[Supplied data Boundary: Start]

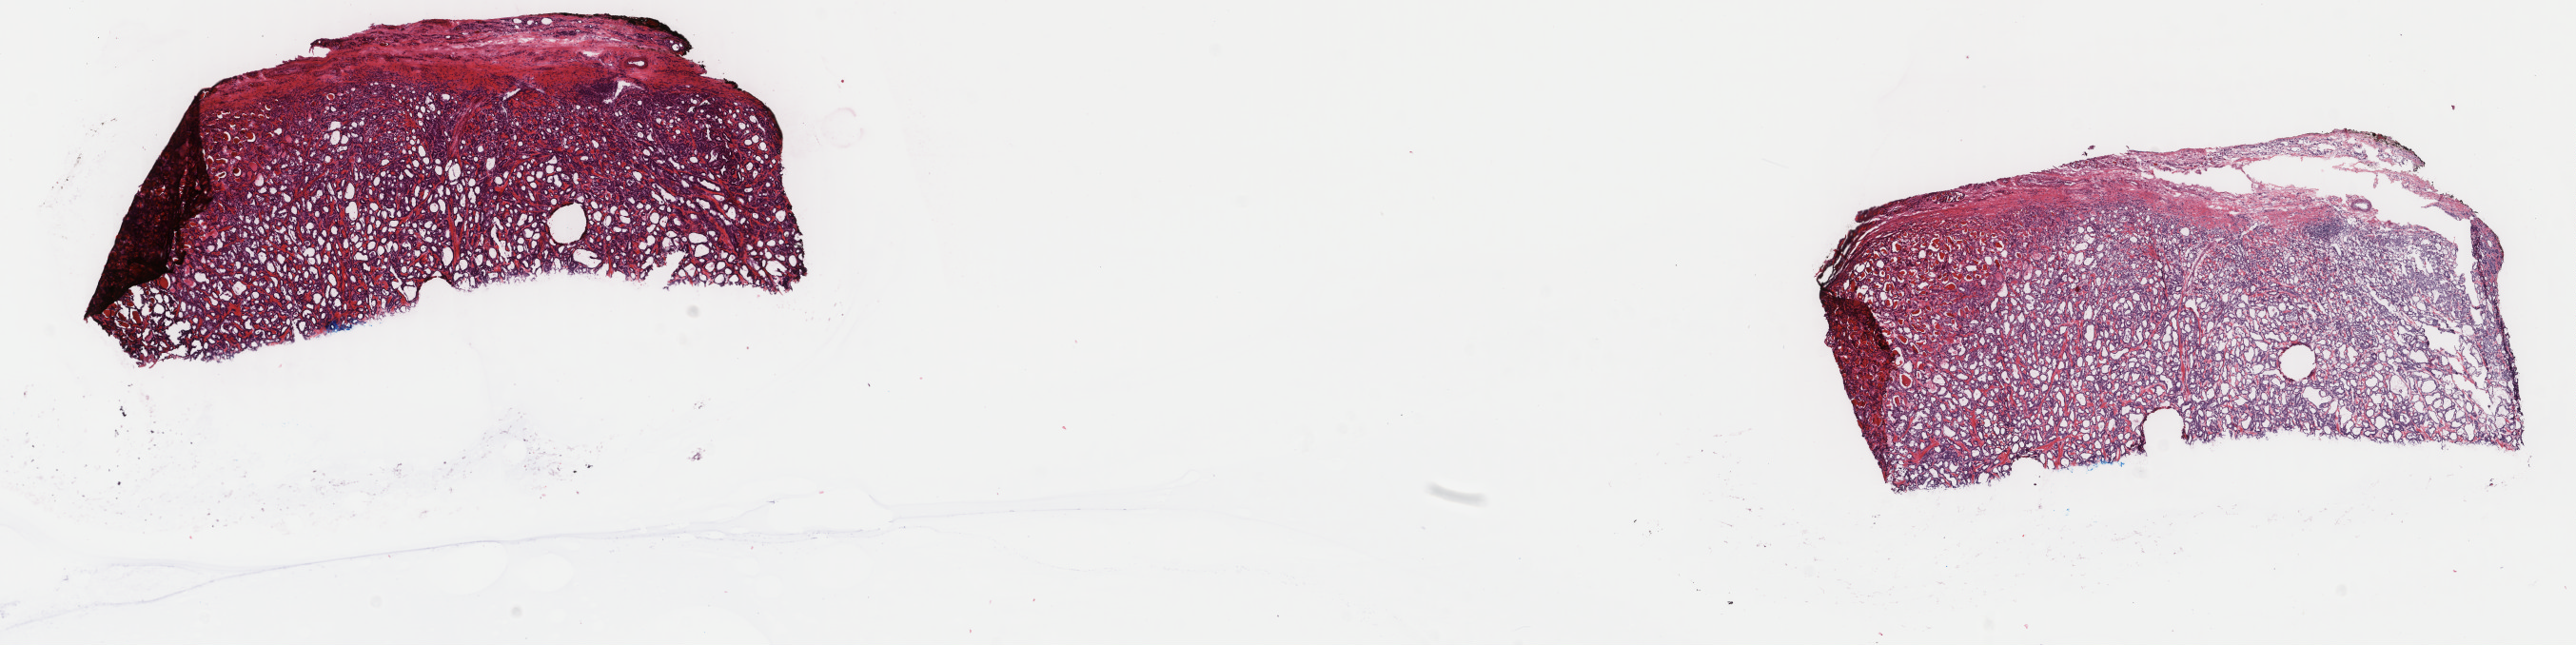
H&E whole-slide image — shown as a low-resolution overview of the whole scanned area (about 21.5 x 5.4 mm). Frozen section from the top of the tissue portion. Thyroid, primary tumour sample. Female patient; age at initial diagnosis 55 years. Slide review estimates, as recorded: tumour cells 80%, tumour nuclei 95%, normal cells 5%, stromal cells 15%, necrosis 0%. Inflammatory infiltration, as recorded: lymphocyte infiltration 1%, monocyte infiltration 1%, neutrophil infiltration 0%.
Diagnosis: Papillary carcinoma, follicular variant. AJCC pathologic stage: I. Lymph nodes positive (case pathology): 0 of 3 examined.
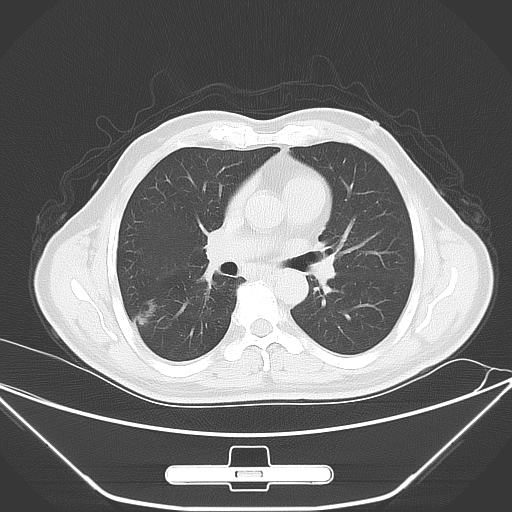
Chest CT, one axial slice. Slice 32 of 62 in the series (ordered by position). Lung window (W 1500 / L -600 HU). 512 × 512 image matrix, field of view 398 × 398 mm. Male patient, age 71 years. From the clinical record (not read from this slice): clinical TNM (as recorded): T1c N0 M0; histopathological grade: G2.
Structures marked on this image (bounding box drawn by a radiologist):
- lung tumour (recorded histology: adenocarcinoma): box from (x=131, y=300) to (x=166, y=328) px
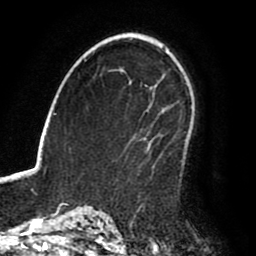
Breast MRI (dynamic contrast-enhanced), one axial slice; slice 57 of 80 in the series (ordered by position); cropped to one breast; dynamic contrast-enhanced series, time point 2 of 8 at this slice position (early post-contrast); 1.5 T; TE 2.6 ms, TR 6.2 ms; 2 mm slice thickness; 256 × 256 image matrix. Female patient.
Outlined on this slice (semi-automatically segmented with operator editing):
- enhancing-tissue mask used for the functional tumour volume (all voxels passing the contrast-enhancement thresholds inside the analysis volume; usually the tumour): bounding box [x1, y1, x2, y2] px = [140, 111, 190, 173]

[Supplied data Boundary: End]

### How to complete this task
All lines from the one that contains "Chest CT, one" through the last line of the data should be retyped exactly, with the pictures left out.

### Your solution
Chest CT, one axial slice. Slice 32 of 62 in the series (ordered by position). Lung window (W 1500 / L -600 HU). 512 × 512 image matrix, field of view 398 × 398 mm. Male patient, age 71 years. From the clinical record (not read from this slice): clinical TNM (as recorded): T1c N0 M0; histopathological grade: G2.
Structures marked on this image (bounding box drawn by a radiologist):
- lung tumour (recorded histology: adenocarcinoma): box from (x=131, y=300) to (x=166, y=328) px
Breast MRI (dynamic contrast-enhanced), one axial slice; slice 57 of 80 in the series (ordered by position); cropped to one breast; dynamic contrast-enhanced series, time point 2 of 8 at this slice position (early post-contrast); 1.5 T; TE 2.6 ms, TR 6.2 ms; 2 mm slice thickness; 256 × 256 image matrix. Female patient.
Outlined on this slice (semi-automatically segmented with operator editing):
- enhancing-tissue mask used for the functional tumour volume (all voxels passing the contrast-enhancement thresholds inside the analysis volume; usually the tumour): bounding box [x1, y1, x2, y2] px = [140, 111, 190, 173]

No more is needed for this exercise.